Task statement :: Return an exact copy of the entries, skipping any picture you find.

Data excerpts ::
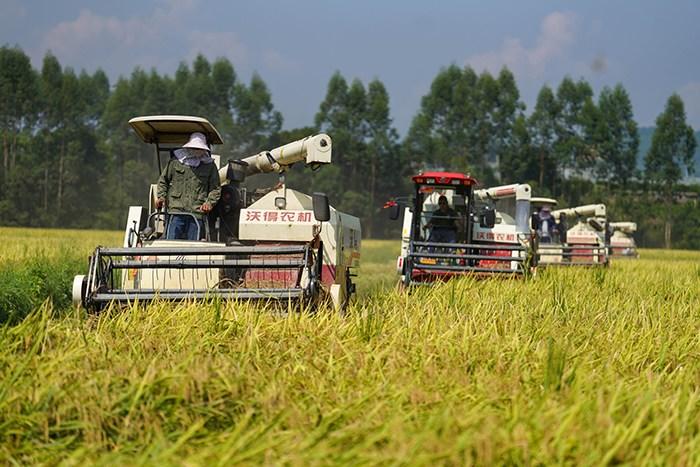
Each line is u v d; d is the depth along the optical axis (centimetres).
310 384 1627
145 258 2806
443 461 1148
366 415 1373
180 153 2906
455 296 2917
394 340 1956
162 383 1501
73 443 1352
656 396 1558
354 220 3553
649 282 4656
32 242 8656
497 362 1803
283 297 2416
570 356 1891
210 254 2500
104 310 2419
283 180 3017
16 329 1858
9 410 1423
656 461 1202
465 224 4878
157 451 1208
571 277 4197
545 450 1195
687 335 2286
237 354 1827
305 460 1162
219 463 1148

Response box ::
Each line is u v d; d is the depth along the optical axis (centimetres).
310 384 1627
145 258 2806
443 461 1148
366 415 1373
180 153 2906
455 296 2917
394 340 1956
162 383 1501
73 443 1352
656 396 1558
354 220 3553
649 282 4656
32 242 8656
497 362 1803
283 297 2416
570 356 1891
210 254 2500
104 310 2419
283 180 3017
16 329 1858
9 410 1423
656 461 1202
465 224 4878
157 451 1208
571 277 4197
545 450 1195
687 335 2286
237 354 1827
305 460 1162
219 463 1148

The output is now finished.